Os métodos de associação trabalham as leis da mente e são inerentes ao desenvolvimento de qualquer processo criativo. O primeiro pesquisador a investigar as formas básicas de associação – similaridade e contigüidade – foi David Hume, mas é com Peirce que se chega a resultados mais claros da distinção dessas formas utilizadas como eixos de estruturação do pensamento e, portanto, da linguagem. Para o autor, nas associações por contigüidade, o sistema de pensamento, decorrente da experiência, é o mais simples de todos os raciocínios. São específicas da contigüidade as organizações mentais decorrentes da causalidade, que obedecem a uma lógica discursiva ou linear, de causa e efeito, de princípio, meio e fim, enfim, associações estruturadas por subordinação, por uma hierarquia portanto, cujas partes do signo mantêm entre si relações de proximidade. Já na associação por similaridade, o sistema decorre de situações mentais analógicas ou de semelhança que envolve maior complexidade e as associações são estruturadas por coordenação. Se buscarmos relações com a teoria de Saussure, contigüidade e similaridade, respectivamente, passam a sugerir os dois eixos de linguagem definidos pelo próprio lingüista: sintagma (subordinação / combinação de elementos / reunião) e paradigma (justaposição / seleção de elementos / modelo). Enquanto predomina a hierarquia na associação por contigüidade, predomina na similaridade a construção de caráter justaposto, própria da similaridade ou semelhança.

A função poética, segundo Jakobson (1969, p.130), dá-se pela projeção – princípio de equivalência do eixo da similaridade (seleção) – sobre o eixo da contigüidade (combinação). A equivalência é promovida à condição de recurso constitutivo da seqüência. O que se evidencia nessa projeção é o “caráter palpável dos signos”.

Nos moldes peirceanos, podemos relacionar os símbolos aos signos que se organizam por contigüidade ou por um processo de combinação ou construção da seqüência; os ícones, aos signos que se organizam por similaridade ou pelo processo de seleção que se “perfaz com base na equivalência, semelhança e dessemelhança, sinonímia e antonímia (...)”. Os índices funcionam aqui como fronteiras. Desta forma, os signos por contigüidade estariam mais presentes na linguagem verbal; enquanto que na similaridade seriam privilegiados os signos de natureza não verbal.

----

Tarefas do exercício:
(A) Transcreva do trecho sobre as formas de associação a parte entre "Nos moldes peirceanos, podemos" e "natureza não verbal.", inclusive.
(B) Reescreva em forma de lista o parágrafo do trecho sobre as formas de associação que começa com "Nos moldes peirceanos", mantendo suas informações principais.

----

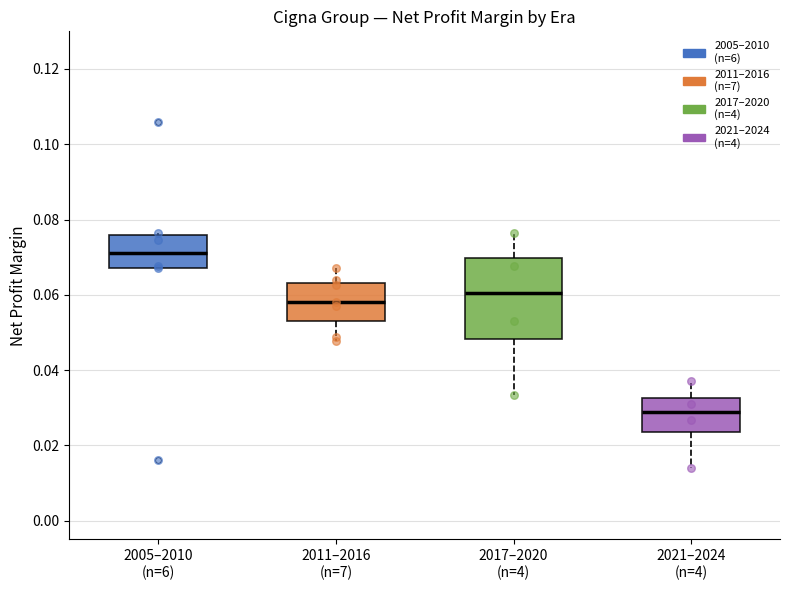

Reading left to right, read every box against the y-axis: the position of its median line, the range the box covers, and the ends of its whiskers. The values are not printed on the chart, so give them approximately, as read against the axis.

2005–2010 (n=6): median 0.072, box 0.068 to 0.076, whiskers 0.068 to 0.076
2011–2016 (n=7): median 0.058, box 0.052 to 0.064, whiskers 0.048 to 0.068
2017–2020 (n=4): median 0.060, box 0.048 to 0.070, whiskers 0.034 to 0.076
2021–2024 (n=4): median 0.028, box 0.024 to 0.032, whiskers 0.014 to 0.038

----

Respostas numeradas:
(A)
Nos moldes peirceanos, podemos relacionar os símbolos aos signos que se organizam por contigüidade ou por um processo de combinação ou construção da seqüência; os ícones, aos signos que se organizam por similaridade ou pelo processo de seleção que se “perfaz com base na equivalência, semelhança e dessemelhança, sinonímia e antonímia (...)”. Os índices funcionam aqui como fronteiras. Desta forma, os signos por contigüidade estariam mais presentes na linguagem verbal; enquanto que na similaridade seriam privilegiados os signos de natureza não verbal.

(B)
- Os símbolos correspondem aos signos organizados por contigüidade, isto é, por combinação ou construção da seqüência.
- Os ícones correspondem aos signos organizados por similaridade, isto é, por seleção baseada em equivalência, semelhança e dessemelhança, sinonímia e antonímia.
- Os índices funcionam como fronteiras.
- Os signos por contigüidade estariam mais presentes na linguagem verbal, e a similaridade privilegiaria os signos não verbais.